Dataset entries
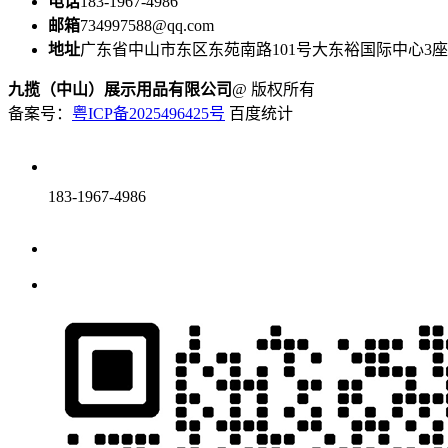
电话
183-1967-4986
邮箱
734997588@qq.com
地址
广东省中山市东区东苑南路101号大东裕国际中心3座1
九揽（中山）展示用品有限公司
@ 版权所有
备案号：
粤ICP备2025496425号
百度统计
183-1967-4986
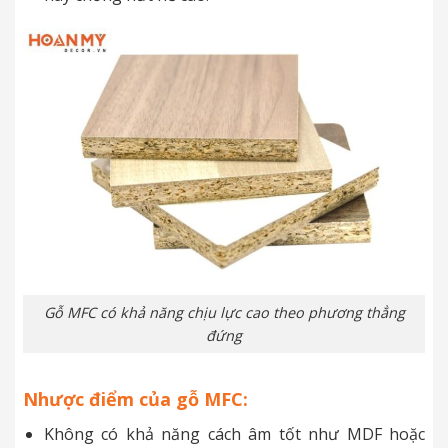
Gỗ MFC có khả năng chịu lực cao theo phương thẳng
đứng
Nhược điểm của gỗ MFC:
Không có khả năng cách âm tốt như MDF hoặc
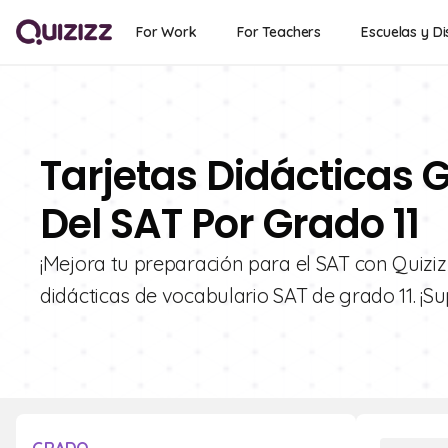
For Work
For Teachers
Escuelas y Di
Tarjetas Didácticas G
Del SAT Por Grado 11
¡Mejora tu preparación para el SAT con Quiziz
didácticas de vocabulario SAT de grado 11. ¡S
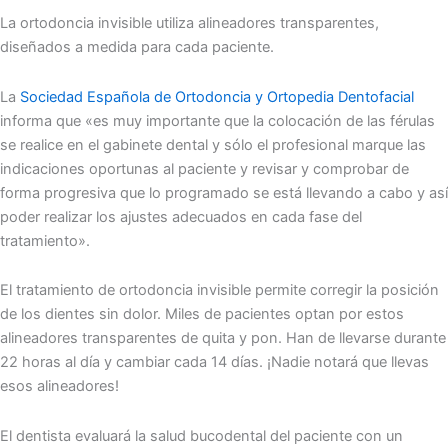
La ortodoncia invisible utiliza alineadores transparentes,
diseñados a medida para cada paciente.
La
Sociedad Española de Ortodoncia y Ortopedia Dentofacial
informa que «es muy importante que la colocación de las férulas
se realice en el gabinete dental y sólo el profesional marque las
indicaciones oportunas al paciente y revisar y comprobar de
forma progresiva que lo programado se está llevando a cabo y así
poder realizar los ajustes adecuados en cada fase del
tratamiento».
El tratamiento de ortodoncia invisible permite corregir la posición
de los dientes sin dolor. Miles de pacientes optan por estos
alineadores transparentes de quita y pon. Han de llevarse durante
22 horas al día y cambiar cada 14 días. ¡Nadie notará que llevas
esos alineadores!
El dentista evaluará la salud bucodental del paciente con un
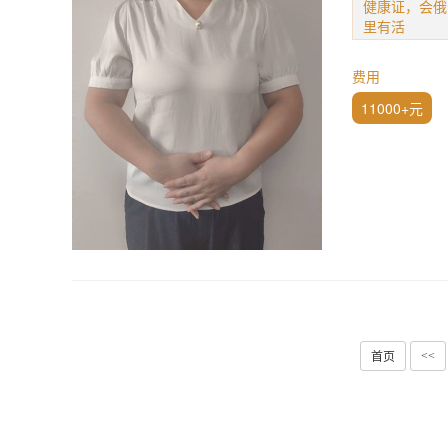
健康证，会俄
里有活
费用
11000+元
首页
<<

--

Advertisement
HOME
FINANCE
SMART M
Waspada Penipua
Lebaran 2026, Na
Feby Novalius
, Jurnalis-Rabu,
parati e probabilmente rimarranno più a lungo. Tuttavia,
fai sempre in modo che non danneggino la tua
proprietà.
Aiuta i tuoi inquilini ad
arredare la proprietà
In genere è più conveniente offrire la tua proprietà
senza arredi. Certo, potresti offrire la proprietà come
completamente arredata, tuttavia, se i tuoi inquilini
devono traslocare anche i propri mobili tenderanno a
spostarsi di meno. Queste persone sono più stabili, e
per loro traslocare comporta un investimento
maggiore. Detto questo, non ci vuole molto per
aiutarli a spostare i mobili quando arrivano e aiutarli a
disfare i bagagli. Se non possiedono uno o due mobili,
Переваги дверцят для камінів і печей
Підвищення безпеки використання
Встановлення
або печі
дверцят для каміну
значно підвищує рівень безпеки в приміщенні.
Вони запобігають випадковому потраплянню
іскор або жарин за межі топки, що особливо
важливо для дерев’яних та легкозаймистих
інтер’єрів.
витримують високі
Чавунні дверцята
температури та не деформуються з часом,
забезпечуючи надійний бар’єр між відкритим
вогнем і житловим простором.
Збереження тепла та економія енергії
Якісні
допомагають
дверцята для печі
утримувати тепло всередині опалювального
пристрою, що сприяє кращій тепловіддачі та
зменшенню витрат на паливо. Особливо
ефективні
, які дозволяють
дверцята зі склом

==

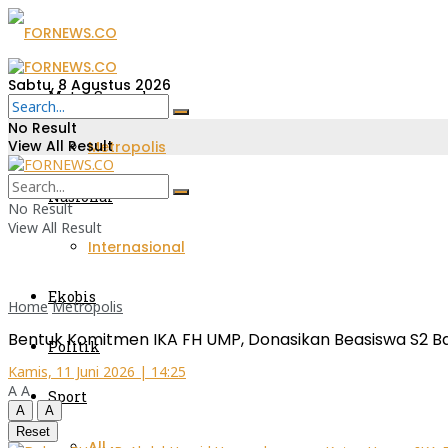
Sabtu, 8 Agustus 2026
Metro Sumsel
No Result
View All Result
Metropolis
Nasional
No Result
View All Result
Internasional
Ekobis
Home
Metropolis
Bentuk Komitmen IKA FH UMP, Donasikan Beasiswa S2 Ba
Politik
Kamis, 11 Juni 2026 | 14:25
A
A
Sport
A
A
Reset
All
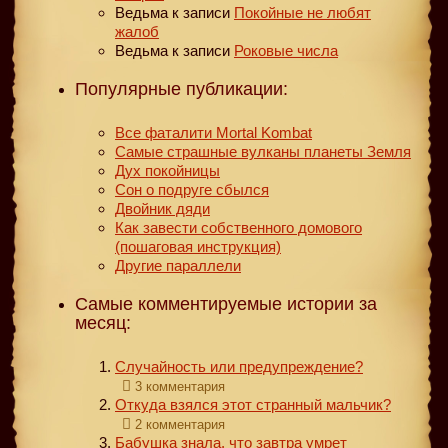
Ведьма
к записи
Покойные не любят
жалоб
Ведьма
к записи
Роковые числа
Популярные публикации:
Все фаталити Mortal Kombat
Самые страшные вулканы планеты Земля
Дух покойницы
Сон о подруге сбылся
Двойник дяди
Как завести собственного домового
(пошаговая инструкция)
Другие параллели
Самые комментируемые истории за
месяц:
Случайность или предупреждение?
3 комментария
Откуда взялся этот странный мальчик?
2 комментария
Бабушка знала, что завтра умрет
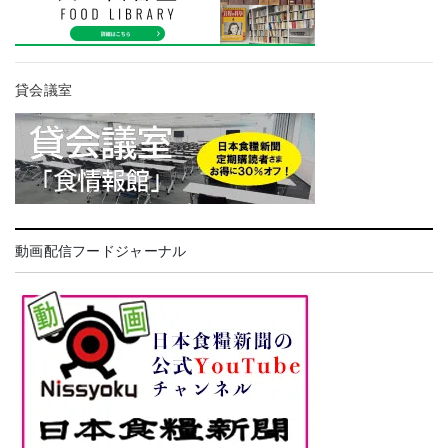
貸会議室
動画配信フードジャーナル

WHAT IS BEING ASKED
Check each line of the entries for "offrire" and copy those that have it.

REPLY TO THE EXERCISE
In genere è più conveniente offrire la tua proprietà
senza arredi. Certo, potresti offrire la proprietà come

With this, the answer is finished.